We should fear no teams. The other teams should fear Rockets. Whoever we face in the playoff I have confident in the team. Let them come and find out how good Rockets is. :banana:


----------



## Hakeem (Aug 12, 2004)

Yeah, Dallas has won what, 8 of their last 10? I'd much rather us face the Sonics who have been pretty ordinary recently. Though I doubt that JVG would deliberately drop games.

Btw, I feel sorry for Ha Seung-Jin. He so desperately tried to score in garbage time, but finished 0-6 from the floor and didn't get to the line a single time.

P.S. Sura, Wesley and James finished 4-25 from the field.


----------



## Nique21 (Jan 12, 2005)

FirstRocket said:


> We should fear no teams. The other teams should fear Rockets. Whoever we face in the playoff I have confident in the team. Let them come and find out how good Rockets is. :banana:


The point is, we are just the kind of team that would struggle against the Mavs high offense with Dirk and Finley. I just hate trying to picture a close game down the stretch and Dirk with the ball in his hands with a chance to win it :dead:


----------



## Nique21 (Jan 12, 2005)

sherwin said:


> Crappy Photoshop.


That photo might actually be legit.
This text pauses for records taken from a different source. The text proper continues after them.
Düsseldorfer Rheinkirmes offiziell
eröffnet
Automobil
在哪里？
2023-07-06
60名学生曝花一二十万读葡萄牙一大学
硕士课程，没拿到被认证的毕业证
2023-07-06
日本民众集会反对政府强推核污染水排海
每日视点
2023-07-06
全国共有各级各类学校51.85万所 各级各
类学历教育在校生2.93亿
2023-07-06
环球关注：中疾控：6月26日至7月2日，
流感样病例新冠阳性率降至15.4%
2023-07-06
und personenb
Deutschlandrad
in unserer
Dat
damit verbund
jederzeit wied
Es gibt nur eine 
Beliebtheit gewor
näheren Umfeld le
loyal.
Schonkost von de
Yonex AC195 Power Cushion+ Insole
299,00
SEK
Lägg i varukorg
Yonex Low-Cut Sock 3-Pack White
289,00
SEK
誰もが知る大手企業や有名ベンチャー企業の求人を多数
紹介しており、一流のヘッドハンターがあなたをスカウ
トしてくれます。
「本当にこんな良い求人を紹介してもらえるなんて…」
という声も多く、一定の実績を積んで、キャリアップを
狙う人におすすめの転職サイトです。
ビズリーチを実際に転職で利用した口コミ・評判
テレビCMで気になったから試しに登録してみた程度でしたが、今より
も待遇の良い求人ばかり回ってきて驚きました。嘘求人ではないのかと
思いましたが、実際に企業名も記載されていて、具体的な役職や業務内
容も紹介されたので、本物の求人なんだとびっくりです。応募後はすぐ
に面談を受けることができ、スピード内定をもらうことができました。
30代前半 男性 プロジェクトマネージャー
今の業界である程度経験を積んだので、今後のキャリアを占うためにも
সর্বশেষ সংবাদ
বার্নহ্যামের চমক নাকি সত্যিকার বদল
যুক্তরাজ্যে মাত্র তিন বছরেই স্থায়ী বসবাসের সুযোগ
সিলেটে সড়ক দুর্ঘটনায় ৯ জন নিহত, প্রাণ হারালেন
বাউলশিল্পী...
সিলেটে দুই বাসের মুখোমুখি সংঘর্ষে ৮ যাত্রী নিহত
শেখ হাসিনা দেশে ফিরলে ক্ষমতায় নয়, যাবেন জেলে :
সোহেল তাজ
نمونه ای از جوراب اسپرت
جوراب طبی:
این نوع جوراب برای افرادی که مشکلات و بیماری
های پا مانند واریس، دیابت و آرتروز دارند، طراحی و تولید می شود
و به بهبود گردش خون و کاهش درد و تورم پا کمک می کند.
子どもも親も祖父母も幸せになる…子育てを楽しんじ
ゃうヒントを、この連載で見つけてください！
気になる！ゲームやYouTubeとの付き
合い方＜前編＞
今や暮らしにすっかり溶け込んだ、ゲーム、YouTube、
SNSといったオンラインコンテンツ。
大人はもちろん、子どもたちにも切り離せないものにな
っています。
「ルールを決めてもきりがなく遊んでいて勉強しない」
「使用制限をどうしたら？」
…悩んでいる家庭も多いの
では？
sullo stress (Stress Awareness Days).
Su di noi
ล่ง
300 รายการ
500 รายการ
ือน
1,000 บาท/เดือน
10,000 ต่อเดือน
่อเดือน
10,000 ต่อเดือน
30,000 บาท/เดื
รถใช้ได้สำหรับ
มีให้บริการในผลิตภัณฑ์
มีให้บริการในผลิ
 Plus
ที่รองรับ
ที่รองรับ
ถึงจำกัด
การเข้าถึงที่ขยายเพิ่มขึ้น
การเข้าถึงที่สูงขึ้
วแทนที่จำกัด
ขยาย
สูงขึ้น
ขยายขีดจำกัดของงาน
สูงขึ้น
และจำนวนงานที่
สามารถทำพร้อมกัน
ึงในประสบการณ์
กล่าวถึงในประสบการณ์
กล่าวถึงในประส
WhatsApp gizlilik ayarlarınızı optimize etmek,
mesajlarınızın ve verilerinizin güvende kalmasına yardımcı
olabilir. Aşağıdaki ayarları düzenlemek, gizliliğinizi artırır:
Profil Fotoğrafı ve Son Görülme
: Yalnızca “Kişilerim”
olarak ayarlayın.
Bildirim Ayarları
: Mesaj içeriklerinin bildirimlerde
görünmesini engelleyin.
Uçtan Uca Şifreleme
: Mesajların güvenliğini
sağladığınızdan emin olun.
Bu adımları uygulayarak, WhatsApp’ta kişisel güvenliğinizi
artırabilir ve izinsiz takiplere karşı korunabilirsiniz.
It's a picture with Yao standing close to the camera and JVG is way in the background


----------



## Indus (Mar 29, 2005)

ya i think the pics for real


----------



## FirstRocket (Mar 10, 2005)

Nique21 said:


> The point is, we are just the kind of team that would struggle against the Mavs high offense with Dirk and Finley. I just hate trying to picture a close game down the stretch and Dirk with the ball in his hands with a chance to win it :dead:


I like the picture where McGrady hit a clutch shot and win. It's not always Dirk that can do it, we have McGrady.


----------



## Hakeem (Aug 12, 2004)

...But Dirk will be guarded by Juwan Howard (or worse, Weatherspoon).


----------



## TManiAC (Dec 19, 2004)

our starters combined for just 1 turnover, very impressive.


----------



## ThaShark316 (May 7, 2004)

I need a clip of that Yao Ming move now!!!! :curse:

EDIT: n/m I got one.


But does anyone have it with our announcers on it?


----------



## kisstherim (Jul 15, 2004)

two pics


----------



## FirstRocket (Mar 10, 2005)

*Yao said, "Here, Joel Przybilla, eat the ball. So Yao keep pushing the ball into Joel's mouth.* :biggrin:


----------



## kisstherim (Jul 15, 2004)

FirstRocket said:


> *Yao said, "Here, Joel Przybilla, eat the ball. So Yao keep pushing the ball into Joel's mouth.* :biggrin:



lol @that pic:laugh:


----------